Context. The role of magnetic fields in the formation of high-mass stars is still under debate, and recent measurements of their orientation and strength by using polarized maser emissions are contributing new insights. Masers polarization, in particular of the 6.7-GHz methanol masers, are one of the best probes of the magnetic field morphologies around massive protostars. Aims. Determining the magnetic field morphology around an increasing number of massive protostars at milliarcsecond resolution by observing 6.7-GHz methanol masers is crucial to better understand the role of magnetic fields in massive star formation. Methods. The First EVN Group consists of 4 massive star-forming complexes: W51, W48, IRAS 18556+0138, and W3(OH).

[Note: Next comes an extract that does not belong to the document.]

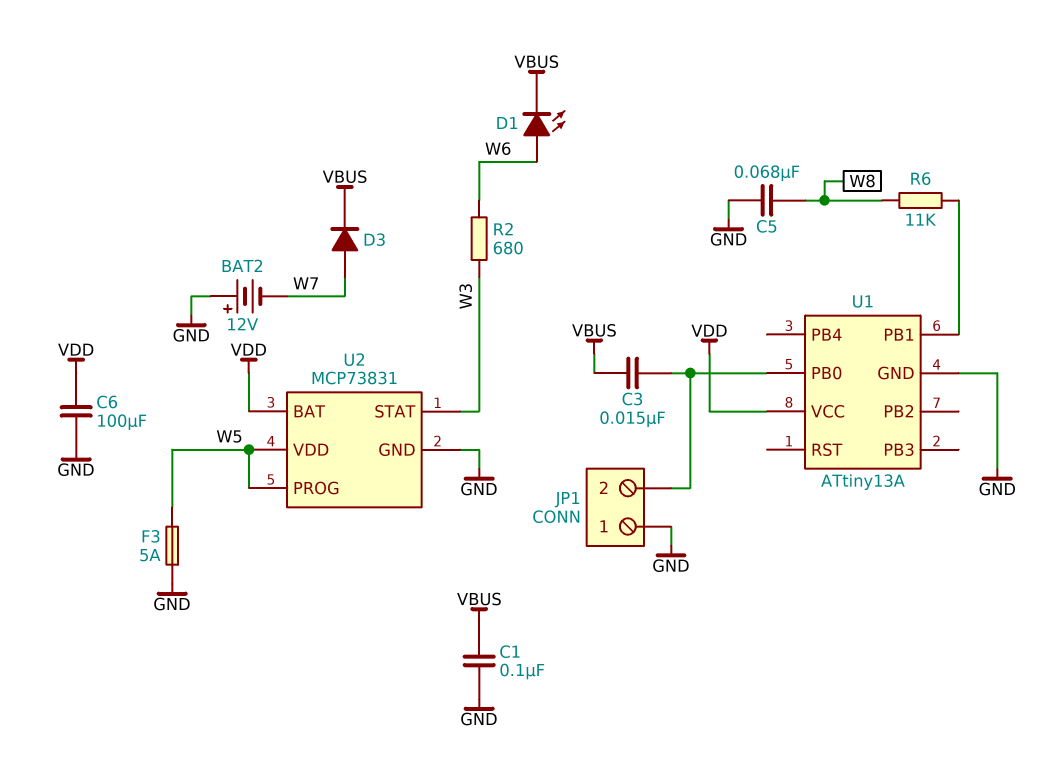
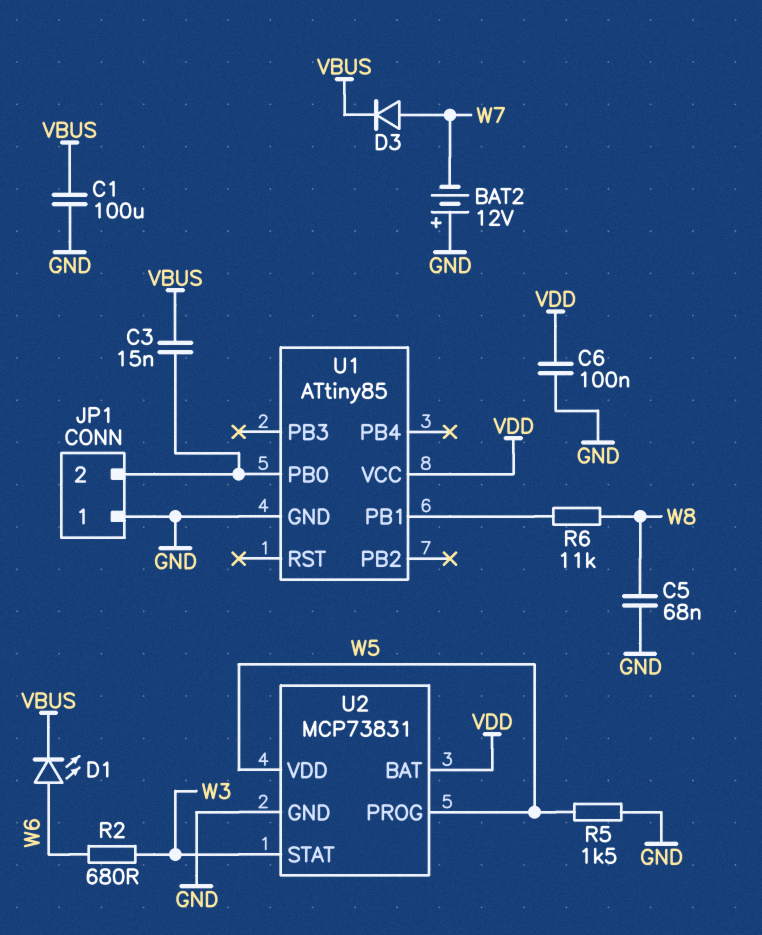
C1: 100nF (GND, VBUS) -> 100uF (GND, VBUS)
C6: 100uF (GND, VDD) -> 100nF (GND, VDD)
F3: 5A (GND, W5) -> none
R5: none -> 1.5k (GND, W5)
U1: ATtiny13A -> ATtiny85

These contain well-studied H II regions from some of which molecular bipolar outflows were also detected (W51-e2, G35.20-0.74N). Nine of the European VLBI Network (EVN) antennas were used to measure the linear polarization and Zeeman-splitting of the 6.7-GHz methanol masers in the star-forming regions of the First EVN Group. Results. We detected a total of 154 CH3OH masers, one third of these towards W3(OH). Fractional linear polarization (1.2-11.5%) was detected towards 55 CH3OH masers. The linear polarization vectors are well-ordered in all the massive star-forming regions. We measured significant Zeeman-splitting in 3 massive star-forming regions (W51, W48, and W3(OH)) revealing a range of separations -3.5 ms(-1) < Delta V-z < 3.8 ms(-1) with the smallest |Delta V-z| = 0.4 ms(-1). We were also able to compare our magnetic field results with those obtained from submillimeter wavelength dust observation in W51 and show that the magnetic field at low and high resolutions are in perfect agreement.